2 Execution site(s)
Lidia Y., born in 1928: “Y.U -And before the war, were there a lot of Jews here in Kadino?
W.-A lot, a lot. Because before the war we had one Jewish kolkhoz. We had a lot of Jews here before the war. I cannot tell you how many people there were, but I can tell you there were a lot. And you know what, we were living as one with the Jews. […]
Y.U - Did the Jewish children go to school with you? Or separately?
W.-Separately. And when the children grew up, 5th, 6th grade, they would go to a Russian school and we would study all together. We would all go to school and study together. For us there was no difference, Russian or Jewish, we were living side by side, working together, and when the Germans came we were working as one. Russians and Jews we were working together. We made no distinction, Jew or no Jew, we were together. We had a teacher at school, she was Jewish, and a brother, he was also Jewish, we made no distinction.
Y.U -Did the Jews have their church, their synagogue?
W.-They did have their synagogue. It was separate, down over there. The old people would go there to celebrate.” (Witness n°905, interviewed in Kadino, on August 20th 2019)
Kadino is located 80km (50 miles) southwest of Smolensk, close to the border with Belarus. It was created as a Jewish agricultural settlement. In 1832, 1,335 Jews lived in the village making up 27% of the total population. The Jewish children had their own Yiddish school, but in 1930s it was transformed into a Russian school where Jewish and non-Jewish children studied together. The majority of Jews lived off agriculture. In 1936 a Jewish kolkhoz named ‘May 1st’ was created. Some of the Jews were merchants or artisans, such as tailors or shoemakers.

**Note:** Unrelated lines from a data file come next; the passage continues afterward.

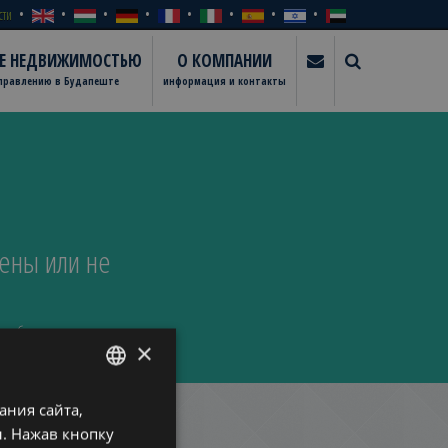
сти
ИЕ НЕДВИЖИМОСТЬЮ
О КОМПАНИИ
управлению в Будапеште
информация и контакты
ены или не
в заблуждение.
×
ния сайта,
ENGLISH
. Нажав кнопку
HUNGARIAN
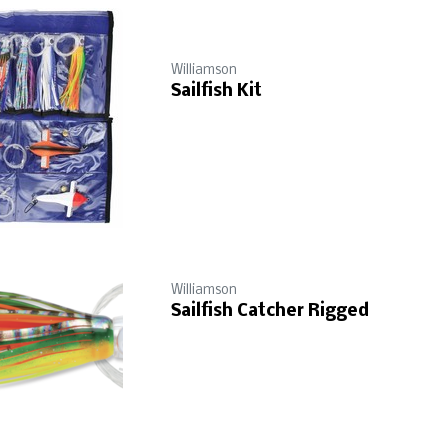
Williamson
Sailfish Kit
Williamson
Sailfish Catcher Rigged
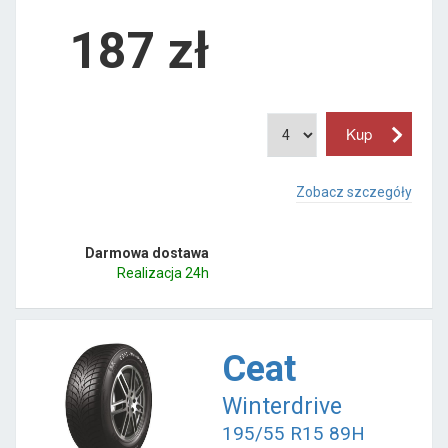
187
zł
Zobacz szczegóły
Darmowa dostawa
Realizacja 24h
Ceat
Winterdrive
195/55 R15 89H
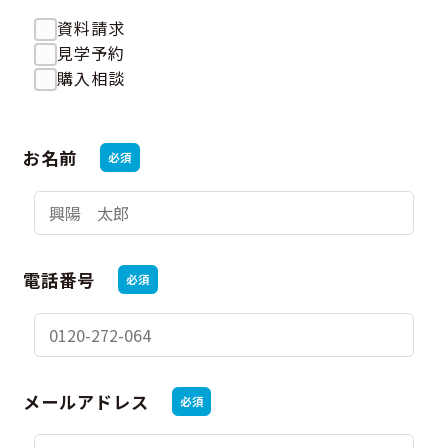
資料請求
見学予約
購入相談
お名前
必須
電話番号
必須
メールアドレス
必須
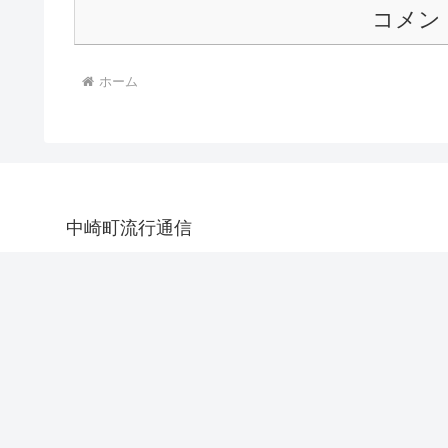
コメン
ホーム
中崎町流行通信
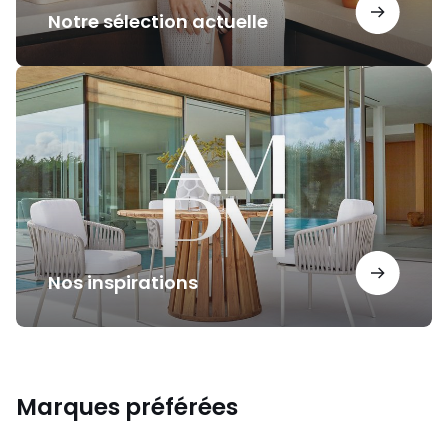
Notre sélection actuelle
Nos
inspirations
Nos inspirations
Marques préférées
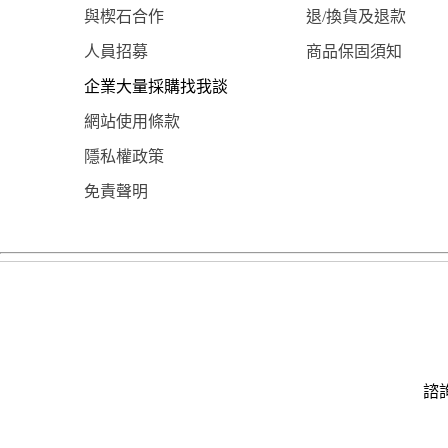
與楔石合作
退/換貨及退款
人員招募
商品保固須知
企業大量採購找我談
網站使用條款
隱私權政策
免責聲明
諮詢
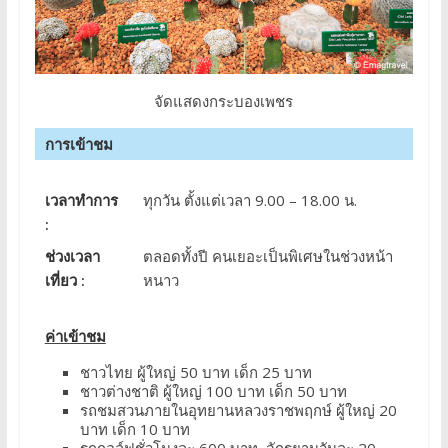
จัดแสดงกระบองเพชร
การเข้าชม
เวลาทำการ
ทุกวัน ตั้งแต่เวลา 9.00 – 18.00 น.
:
ช่วงเวลา
ตลอดทั้งปี คนเยอะเป็นพิเศษในช่วงหน้า
เที่ยว :
หนาว
ค่าเข้าชม
ชาวไทย ผู้ใหญ่ 50 บาท เด็ก 25 บาท
ชาวต่างชาติ ผู้ใหญ่ 100 บาท เด็ก 50 บาท
รถชมสวนภายในอุทยานหลวงราชพฤกษ์ ผู้ใหญ่ 20
บาท เด็ก 10 บาท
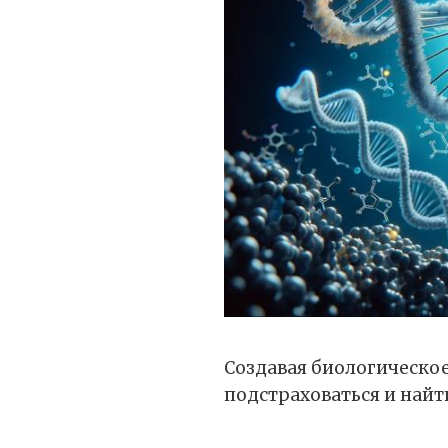
Создавая биологическое
подстраховаться и найти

Kadino was occupied by the Germans in July 1941. Before the occupation, many Jewish refugees arrived in Kadino from Belarus. Shortly after their arrival, all the remaining Jews were rounded-up and placed in a fenced enclosure, a sort of ghetto. From there, they were taken to perform different kinds of forced labor. According to a local villager, they worked together with Russians and weren’t guarded while working.
The Jewish community of Kadino was exterminated in two mass Aktions conducted in the autumn of 1941. The first execution was conducted on October 10th 1941. According to the historian I. Tsyman, it took place in November 1941. During this shooting, 300 Jews were rounded-up and shot at the Jewish cemetery. Prior to this mass shooting, about 20 elderly Jews unfit to work had been killed. Even though the inscriptions on the memorials say they were murdered later, on October 14th 1941, the majority of historians agree that it had occurred before the main execution.